Pacific Northwest springtime green

The further into the mountains you go, the more spectacular it gets. Around every corner is a new adventure.

Shady Cascade Mountain road

Also as summer gets closer there are more and more people in the area so we avoid the more well known bike trails, which can get pretty crowded. While riding with a few friends is common around here, many of the weekend cyclists from the local big city think that if riding with a few others is good, riding with ten or twenty people is better. Every weekend there is a caravan of squeaky clean cars with equally clean bikes on them headed to the local trails. It’s easy to find the trailheads by following the trail of empty coffee cups and fast food garbage on the side of the road. The trailheads themselves are marked with more trash, piles of dog shit, human feces and wads of toilet paper. We’ve taken a few people out on local trails, to thank us for this, they put the trail all over the internet, now the trails are full of weekend warriors. Mountain bike tour “companies” run shuttles and herd tours on nearly every area trail, including trails on private property where they don’t have permission to do so. What this means is more closed trails in the future.

To avoid all this, we head into the forest. These trails are locals only. No internet, no Strava, no inviting your buddy from Portland. If you want to do that, there are plenty of other trails to ride. All we want do do is ride bikes, not be part of a club or association that feels it is their place to turn forest trails into bike paths. We’re not saying people can’t ride here, they just have to find the trails, just like we did.

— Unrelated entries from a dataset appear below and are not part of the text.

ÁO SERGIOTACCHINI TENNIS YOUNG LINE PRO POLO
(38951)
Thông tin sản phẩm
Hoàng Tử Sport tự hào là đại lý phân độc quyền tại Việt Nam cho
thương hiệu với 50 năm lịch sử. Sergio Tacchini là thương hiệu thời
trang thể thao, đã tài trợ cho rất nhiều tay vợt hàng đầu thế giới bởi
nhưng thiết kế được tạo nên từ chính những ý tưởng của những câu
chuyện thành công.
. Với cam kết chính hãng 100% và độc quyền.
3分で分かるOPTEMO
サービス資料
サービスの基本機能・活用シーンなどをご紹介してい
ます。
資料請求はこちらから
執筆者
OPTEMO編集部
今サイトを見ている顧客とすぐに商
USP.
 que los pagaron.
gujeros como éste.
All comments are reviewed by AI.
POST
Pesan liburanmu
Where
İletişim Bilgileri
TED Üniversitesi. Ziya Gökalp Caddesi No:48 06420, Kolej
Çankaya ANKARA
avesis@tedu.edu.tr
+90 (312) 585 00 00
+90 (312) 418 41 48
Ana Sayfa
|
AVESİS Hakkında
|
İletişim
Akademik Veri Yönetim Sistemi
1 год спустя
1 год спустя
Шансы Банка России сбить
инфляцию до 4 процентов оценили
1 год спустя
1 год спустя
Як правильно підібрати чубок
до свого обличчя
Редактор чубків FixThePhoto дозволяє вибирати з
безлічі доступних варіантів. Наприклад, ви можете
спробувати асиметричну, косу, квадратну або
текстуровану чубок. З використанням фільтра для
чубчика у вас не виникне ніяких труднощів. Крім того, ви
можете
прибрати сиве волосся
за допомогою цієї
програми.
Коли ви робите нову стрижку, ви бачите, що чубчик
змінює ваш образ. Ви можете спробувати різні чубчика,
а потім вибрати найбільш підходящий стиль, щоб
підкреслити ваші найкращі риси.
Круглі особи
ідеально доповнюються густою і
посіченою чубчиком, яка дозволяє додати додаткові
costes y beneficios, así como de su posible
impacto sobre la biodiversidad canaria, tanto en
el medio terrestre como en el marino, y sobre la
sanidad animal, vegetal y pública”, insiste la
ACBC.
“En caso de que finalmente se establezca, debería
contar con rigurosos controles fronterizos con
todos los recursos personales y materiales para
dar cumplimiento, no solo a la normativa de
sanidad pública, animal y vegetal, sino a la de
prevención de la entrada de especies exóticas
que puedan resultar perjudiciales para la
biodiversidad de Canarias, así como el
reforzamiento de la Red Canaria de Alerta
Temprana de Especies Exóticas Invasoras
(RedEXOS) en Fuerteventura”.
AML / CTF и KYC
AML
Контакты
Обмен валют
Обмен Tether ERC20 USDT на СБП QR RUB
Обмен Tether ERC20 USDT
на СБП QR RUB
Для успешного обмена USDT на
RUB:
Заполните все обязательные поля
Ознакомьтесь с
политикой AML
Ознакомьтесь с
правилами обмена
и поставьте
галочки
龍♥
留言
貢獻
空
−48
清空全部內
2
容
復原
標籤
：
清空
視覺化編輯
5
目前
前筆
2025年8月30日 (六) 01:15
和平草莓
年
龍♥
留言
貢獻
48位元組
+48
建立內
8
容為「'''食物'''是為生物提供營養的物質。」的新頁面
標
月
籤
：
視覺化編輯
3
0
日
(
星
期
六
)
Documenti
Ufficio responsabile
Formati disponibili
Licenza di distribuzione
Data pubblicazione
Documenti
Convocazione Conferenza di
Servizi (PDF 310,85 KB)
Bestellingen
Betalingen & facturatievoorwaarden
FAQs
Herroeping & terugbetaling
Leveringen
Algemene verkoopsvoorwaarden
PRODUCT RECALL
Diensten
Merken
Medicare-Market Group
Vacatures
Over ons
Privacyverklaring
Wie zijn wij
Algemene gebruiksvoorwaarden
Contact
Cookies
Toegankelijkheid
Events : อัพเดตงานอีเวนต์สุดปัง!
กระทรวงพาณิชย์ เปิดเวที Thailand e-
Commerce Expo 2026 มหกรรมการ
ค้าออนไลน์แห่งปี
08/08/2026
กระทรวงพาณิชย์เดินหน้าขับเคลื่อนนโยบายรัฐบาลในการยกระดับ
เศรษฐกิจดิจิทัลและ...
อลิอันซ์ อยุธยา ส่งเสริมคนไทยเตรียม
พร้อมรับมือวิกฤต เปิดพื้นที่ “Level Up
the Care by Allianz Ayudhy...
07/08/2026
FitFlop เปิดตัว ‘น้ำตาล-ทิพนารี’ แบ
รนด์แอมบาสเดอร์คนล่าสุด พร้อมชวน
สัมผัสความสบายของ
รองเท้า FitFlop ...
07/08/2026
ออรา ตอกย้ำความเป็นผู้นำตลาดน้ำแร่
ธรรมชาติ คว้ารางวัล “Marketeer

Hopefully, there will always be another trail to find. As long as there might be, we will keep on looking and doing just enough trail work to keep the trail open. Nature has a way of doing most of this work for us. We found this old abandoned logging road on our last ride. My legs did not have any more climbing left in them so we had to leave exploring this road for another time.

Abandoned logging road

The forest isn’t the only place things are growing out of control; you can actually watch the grass/weeds in the yard growing so I have to get out there and do some yard work before I need a machete to get to the front door.

May 022016
 

We got a short couple days break in the notorious Gorge wind and we were able to get out for a little kayak fishing on the Columbia River. The wind is still blowing, but for a couple days it calmed down just before sunrise before cranking up again in the early afternoon. Smallmouth bass are not the kind of fish you have to be on the water at sunrise for, but the way the weather has been, you have to go when the wind is calm and that is only in the early morning.

Columbia River Gorge at sunrise

The Columbia River water level had dropped a few feet overnight so the river currents were quite a bit less powerful as they have been, but whenever there is a dramatic drop in the river water, the fish tend to be less likely to bite. We did not venture too far out into the main river channel because the strong east wind comes up quickly and strong. Paddling upstream on a big river like the Columbia against a strong wind is not fun so we stuck to the more sheltered areas.

Columbia River kayak fishing

The drop in the river water level may have scattered the bass, but they are still there. The key to smallmouth bass fishing is to keep searching until you find the fish. We did not catch any really big fish the past couple times out, but more and more of the one pounders that are the most abundant during the summer months.

Columbia River smallmouth bass

Looks like another spell of windy conditions so we are back on smallmouth bass standby for a few days.